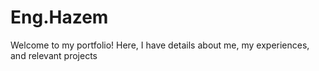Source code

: # Eng.Hazem
Welcome to my portfolio! Here, I have details about me, my experiences, and relevant projects
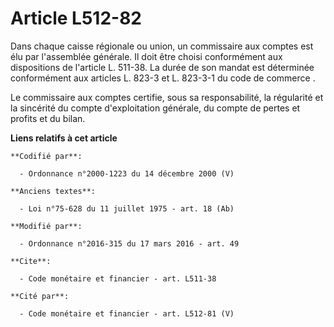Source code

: # Article L512-82

Dans chaque caisse régionale ou union, un commissaire aux comptes est élu par l'assemblée générale. Il doit être choisi
conformément aux dispositions de l'article L. 511-38. La durée de son mandat est déterminée conformément aux articles L.
823-3 et L. 823-3-1 du code de commerce  .

Le commissaire aux comptes certifie, sous sa responsabilité, la régularité et la sincérité du compte d'exploitation générale,
du compte de pertes et profits et du bilan.

**Liens relatifs à cet article**

	**Codifié par**:

	  - Ordonnance n°2000-1223 du 14 décembre 2000 (V)

	**Anciens textes**:

	  - Loi n°75-628 du 11 juillet 1975 - art. 18 (Ab)

	**Modifié par**:

	  - Ordonnance n°2016-315 du 17 mars 2016 - art. 49

	**Cite**:

	  - Code monétaire et financier - art. L511-38

	**Cité par**:

	  - Code monétaire et financier - art. L512-81 (V)
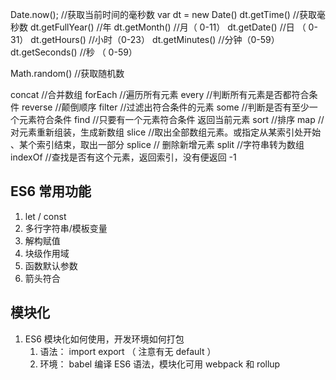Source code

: <!-- 日期 -->
Date.now();         //获取当前时间的毫秒数
var dt = new Date() 
dt.getTime()        //获取毫秒数
dt.getFullYear()    //年
dt.getMonth()       //月（ 0-11）
dt.getDate()        //日 （ 0-31）
dt.getHours()       //小时（0-23）
dt.getMinutes()     //分钟（0-59）
dt.getSeconds()     //秒 （ 0-59）

<!-- Math -->
Math.random()    //获取随机数

<!-- 数组 API -->
concat        //合并数组
forEach       //遍历所有元素
every         //判断所有元素是否都符合条件
reverse       //颠倒顺序
filter        //过滤出符合条件的元素
some          //判断是否有至少一个元素符合条件
find          //只要有一个元素符合条件 返回当前元素
sort          //排序
map           //对元素重新组装，生成新数组
slice         //取出全部数组元素。或指定从某索引处开始 、某个索引结束，取出一部分
splice        // 删除新增元素
split         //字符串转为数组
indexOf       //查找是否有这个元素，返回索引，没有便返回 -1

## ES6  常用功能
1. let / const
2. 多行字符串/模板变量
3. 解构赋值
4. 块级作用域
5. 函数默认参数
6. 箭头符合

## 模块化
1. ES6 模块化如何使用，开发环境如何打包
    1. 语法： import export （ 注意有无 default ）
    2. 环境： babel 编译 ES6 语法，模块化可用 webpack 和 rollup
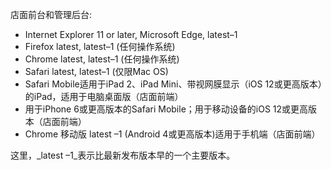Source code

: 店面前台和管理后台:

*  Internet Explorer 11 or later, Microsoft Edge, latest&ndash;1
*  Firefox latest, latest&ndash;1 (任何操作系统)
*  Chrome latest, latest&ndash;1 (任何操作系统)
*  Safari latest, latest&ndash;1 (仅限Mac OS)
*  Safari Mobile适用于iPad 2、iPad Mini、带视网膜显示（iOS 12或更高版本）的iPad，适用于电脑桌面版（店面前端）
*  用于iPhone 6或更高版本的Safari Mobile；用于移动设备的iOS 12或更高版本（店面前端）
*  Chrome 移动版 latest &ndash;1 (Android 4或更高版本)适用于手机端（店面前端）

这里，_latest &ndash;1_表示比最新发布版本早的一个主要版本。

___

Rewrite the source text of every item above with "commissaire aux comptes" replaced by "contrôleur des comptes" and everything else left unchanged. Leave out the pictures.

Source code

: # Eng.Hazem
Welcome to my portfolio! Here, I have details about me, my experiences, and relevant projects
Source code

: # Article L512-82

Dans chaque caisse régionale ou union, un contrôleur des comptes est élu par l'assemblée générale. Il doit être choisi
conformément aux dispositions de l'article L. 511-38. La durée de son mandat est déterminée conformément aux articles L.
823-3 et L. 823-3-1 du code de commerce  .

Le contrôleur des comptes certifie, sous sa responsabilité, la régularité et la sincérité du compte d'exploitation générale,
du compte de pertes et profits et du bilan.

**Liens relatifs à cet article**

	**Codifié par**:

	  - Ordonnance n°2000-1223 du 14 décembre 2000 (V)

	**Anciens textes**:

	  - Loi n°75-628 du 11 juillet 1975 - art. 18 (Ab)

	**Modifié par**:

	  - Ordonnance n°2016-315 du 17 mars 2016 - art. 49

	**Cite**:

	  - Code monétaire et financier - art. L511-38

	**Cité par**:

	  - Code monétaire et financier - art. L512-81 (V)
Source code

: <!-- 日期 -->
Date.now();         //获取当前时间的毫秒数
var dt = new Date() 
dt.getTime()        //获取毫秒数
dt.getFullYear()    //年
dt.getMonth()       //月（ 0-11）
dt.getDate()        //日 （ 0-31）
dt.getHours()       //小时（0-23）
dt.getMinutes()     //分钟（0-59）
dt.getSeconds()     //秒 （ 0-59）

<!-- Math -->
Math.random()    //获取随机数

<!-- 数组 API -->
concat        //合并数组
forEach       //遍历所有元素
every         //判断所有元素是否都符合条件
reverse       //颠倒顺序
filter        //过滤出符合条件的元素
some          //判断是否有至少一个元素符合条件
find          //只要有一个元素符合条件 返回当前元素
sort          //排序
map           //对元素重新组装，生成新数组
slice         //取出全部数组元素。或指定从某索引处开始 、某个索引结束，取出一部分
splice        // 删除新增元素
split         //字符串转为数组
indexOf       //查找是否有这个元素，返回索引，没有便返回 -1

## ES6  常用功能
1. let / const
2. 多行字符串/模板变量
3. 解构赋值
4. 块级作用域
5. 函数默认参数
6. 箭头符合

## 模块化
1. ES6 模块化如何使用，开发环境如何打包
    1. 语法： import export （ 注意有无 default ）
    2. 环境： babel 编译 ES6 语法，模块化可用 webpack 和 rollup
Source code

: 店面前台和管理后台:

*  Internet Explorer 11 or later, Microsoft Edge, latest&ndash;1
*  Firefox latest, latest&ndash;1 (任何操作系统)
*  Chrome latest, latest&ndash;1 (任何操作系统)
*  Safari latest, latest&ndash;1 (仅限Mac OS)
*  Safari Mobile适用于iPad 2、iPad Mini、带视网膜显示（iOS 12或更高版本）的iPad，适用于电脑桌面版（店面前端）
*  用于iPhone 6或更高版本的Safari Mobile；用于移动设备的iOS 12或更高版本（店面前端）
*  Chrome 移动版 latest &ndash;1 (Android 4或更高版本)适用于手机端（店面前端）

这里，_latest &ndash;1_表示比最新发布版本早的一个主要版本。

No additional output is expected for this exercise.